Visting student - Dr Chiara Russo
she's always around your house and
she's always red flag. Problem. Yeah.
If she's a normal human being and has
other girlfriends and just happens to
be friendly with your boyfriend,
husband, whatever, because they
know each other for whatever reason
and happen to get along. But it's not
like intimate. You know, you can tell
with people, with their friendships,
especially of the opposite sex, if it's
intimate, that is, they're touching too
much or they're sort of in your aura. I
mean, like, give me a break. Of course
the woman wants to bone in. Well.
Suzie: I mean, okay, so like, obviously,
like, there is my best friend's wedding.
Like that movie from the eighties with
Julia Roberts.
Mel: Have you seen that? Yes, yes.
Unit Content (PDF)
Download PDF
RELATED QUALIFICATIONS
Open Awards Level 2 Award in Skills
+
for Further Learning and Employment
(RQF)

--------------------------------

_Aim of the exercise:_
Every line in the entries above that mentions the word "intimate" must be shown.

_Answer for the task:_
like intimate. You know, you can tell
intimate, that is, they're touching too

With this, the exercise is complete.